L’écrivain Olivier Adam fustige les abstentionnistes, “enfants gâtés de la démocratie”, et la classe politique satisfaite par le score du FN, moins haut que prévu par les sondages.
Si le FN suscite l’adhésion enthousiaste de nombre d’électeurs, c’est précisément en raison de ses obsessions identitaires, sécuritaires et de sa fibre xénophobe.
Une vision moisie et délirante du pays, puisant dans les bas-fonds des plus bas instincts du repli, du rejet et de la stigmatisation. Celle d’une France constituée de blocs communautaires inconciliables, d’identités, de religions, de cultures inmélangeables et nécessairement conflictuelles, une France blanche aux racines chrétiennes en voie de désintégration, d’invasion, de disparition, une France éternelle menacée et inquiète, dont il faudrait défendre l’identité et le mode de vie (lequel ? bouffer du saucisson en buvant du gros rouge devant Patrick Sébastien ?) , dans laquelle il faudrait se fondre, qu’il faudrait s’engager à aimer ou à quitter. Un pays de merde, en définitive. Comme dirait l’autre. Qui, heureusement, n’a jamais existé.
Il nous en faut peu, désormais. On se rassure à moindre frais. On a le sentiment du sursaut démocratique facile, le soulagement républicain pas trop regardant. Un Français sur deux est allé voter dimanche. Ouah ! Félicitations les gars ! Quant aux abstinents, abstenons-nous de juger. Il ne faudrait surtout pas froisser les enfants gâtés de la démocratie. C’est vrai que ça demande un sacré effort de lever son cul du canapé pour se rendre aux isoloirs. Et puis, comme le soulignent les commentateurs, ils ont de sérieuses excuses : personne ne les représente, personne ne défend leurs idées, personne ne parle en leur nom.
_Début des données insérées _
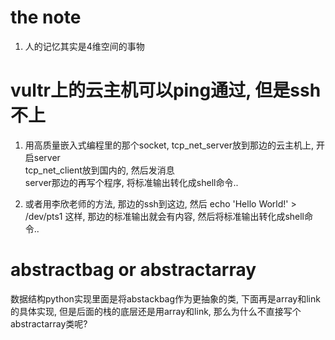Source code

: # the note
1. 人的记忆其实是4维空间的事物

# vultr上的云主机可以ping通过, 但是ssh不上
1. 用高质量嵌入式编程里的那个socket, tcp_net_server放到那边的云主机上, 开启server  
tcp_net_client放到国内的, 然后发消息  
server那边的再写个程序, 将标准输出转化成shell命令..  

2. 或者用李欣老师的方法, 那边的ssh到这边, 然后 echo 'Hello World!' > /dev/pts1 这样, 那边的标准输出就会有内容, 然后将标准输出转化成shell命令..  


# abstractbag or abstractarray
数据结构python实现里面是将abstackbag作为更抽象的类, 下面再是array和link的具体实现, 但是后面的栈的底层还是用array和link, 那么为什么不直接写个abstractarray类呢?
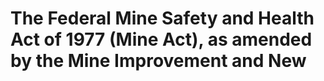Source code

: # The Federal Mine Safety and Health Act of 1977 (Mine Act), as amended by the Mine Improvement and New
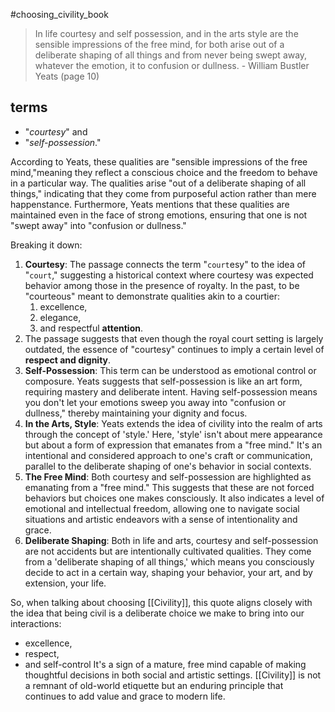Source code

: #choosing_civility_book 

>  In life courtesy and self possession, and in the arts style are the sensible impressions of the free mind, for both arise out of a deliberate shaping of all things and from never being swept away, whatever the emotion, it to confusion or dullness. - William Bustler Yeats
>  (page 10)

## terms
- "*courtesy*" and 
- "*self-possession*." 


According to Yeats, these qualities are "sensible impressions of the free mind,"meaning they reflect a conscious choice and the freedom to behave in a particular way. 
The qualities arise "out of a deliberate shaping of all things," indicating that they come from purposeful action rather than mere happenstance. Furthermore, Yeats mentions that these qualities are maintained even in the face of strong emotions, ensuring that one is not "swept away" into "confusion or dullness."

Breaking it down:
1. **Courtesy**: The passage connects the term "`court`esy" to the idea of "`court`," suggesting a historical context where courtesy was expected behavior among those in the presence of royalty. In the past, to be "courteous" meant to demonstrate qualities akin to a courtier: 
	1. excellence, 
	2. elegance, 
	3. and respectful **attention**. 
2. The passage suggests that even though the royal court setting is largely outdated, the essence of "courtesy" continues to imply a certain level of **respect and dignity**.
3. **Self-Possession**: This term can be understood as emotional control or composure. Yeats suggests that self-possession is like an art form, requiring mastery and deliberate intent. Having self-possession means you don't let your emotions sweep you away into "confusion or dullness," thereby maintaining your dignity and focus.
3. **In the Arts, Style**: Yeats extends the idea of civility into the realm of arts through the concept of 'style.' Here, 'style' isn't about mere appearance but about a form of expression that emanates from a "free mind." It's an intentional and considered approach to one's craft or communication, parallel to the deliberate shaping of one's behavior in social contexts.
4. **The Free Mind**: Both courtesy and self-possession are highlighted as emanating from a "free mind." This suggests that these are not forced behaviors but choices one makes consciously. It also indicates a level of emotional and intellectual freedom, allowing one to navigate social situations and artistic endeavors with a sense of intentionality and grace.
5. **Deliberate Shaping**: Both in life and arts, courtesy and self-possession are not accidents but are intentionally cultivated qualities. They come from a 'deliberate shaping of all things,' which means you consciously decide to act in a certain way, shaping your behavior, your art, and by extension, your life.

So, when talking about choosing [[Civility]], this quote aligns closely with the idea that being civil is a deliberate choice we make to bring into our interactions:
- excellence, 
- respect, 
- and self-control 
It's a sign of a mature, free mind capable of making thoughtful decisions in both social and artistic settings. [[Civility]] is not a remnant of old-world etiquette but an enduring principle that continues to add value and grace to modern life.
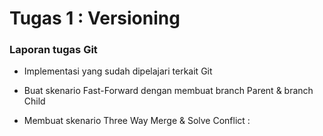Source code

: # Tugas 1 : Versioning

### Laporan tugas Git
- Implementasi yang sudah dipelajari terkait Git
- Buat skenario Fast-Forward  dengan membuat branch Parent & branch Child

- Membuat skenario Three Way Merge & Solve Conflict :
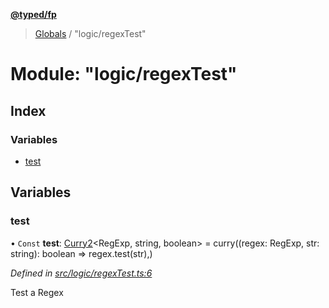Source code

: **[@typed/fp](../README.md)**

> [Globals](../globals.md) / "logic/regexTest"

# Module: "logic/regexTest"

## Index

### Variables

* [test](_logic_regextest_.md#test)

## Variables

### test

• `Const` **test**: [Curry2](../interfaces/_lambda_exports_.curry2.md)\<RegExp, string, boolean> = curry((regex: RegExp, str: string): boolean => regex.test(str),)

*Defined in [src/logic/regexTest.ts:6](https://github.com/TylorS/typed-fp/blob/41076ce/src/logic/regexTest.ts#L6)*

Test a Regex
Compatissons. […]
En attendant, il paraît qu’il faut se réjouir du score du FN. C’est vrai, quoi, Manuel. 26%, c’est rien. C’était pas la peine de te mettre dans tous tes états.
(On peut sourire, se moquer, mais moi, je l’ai aimée cette main qui tremble. Je les ai aimés cette fureur, cette indignation, cet ulcère, ce dégoût viscéral. C’est même ce que j’ai préféré chez Valls depuis qu’il est en poste). Et là encore on comprend. On paternalise. On rivalise de condescendance. Ces gens ne savent pas ce qu’ils font. Ils n’adhèrent pas. Ils expriment une colère, une exaspération, un désarroi. […]
C’est pas comme s’ils savaient lire. Comme s’ils étaient dotés d’un cerveau. Et puis, ce n’est pas non plus comme si depuis des mois, des années, les radios, les journaux, les télévisions parlaient en boucle du FN. Décryptaient à longueur d’éditos, de commentaires, d’analyses, leurs propositions, leur stratégie, leurs idées. Pas comme si tout ça était décortiqué, relayé, seriné, soutenu, contredit, expliqué, soupesé à longueur de journée.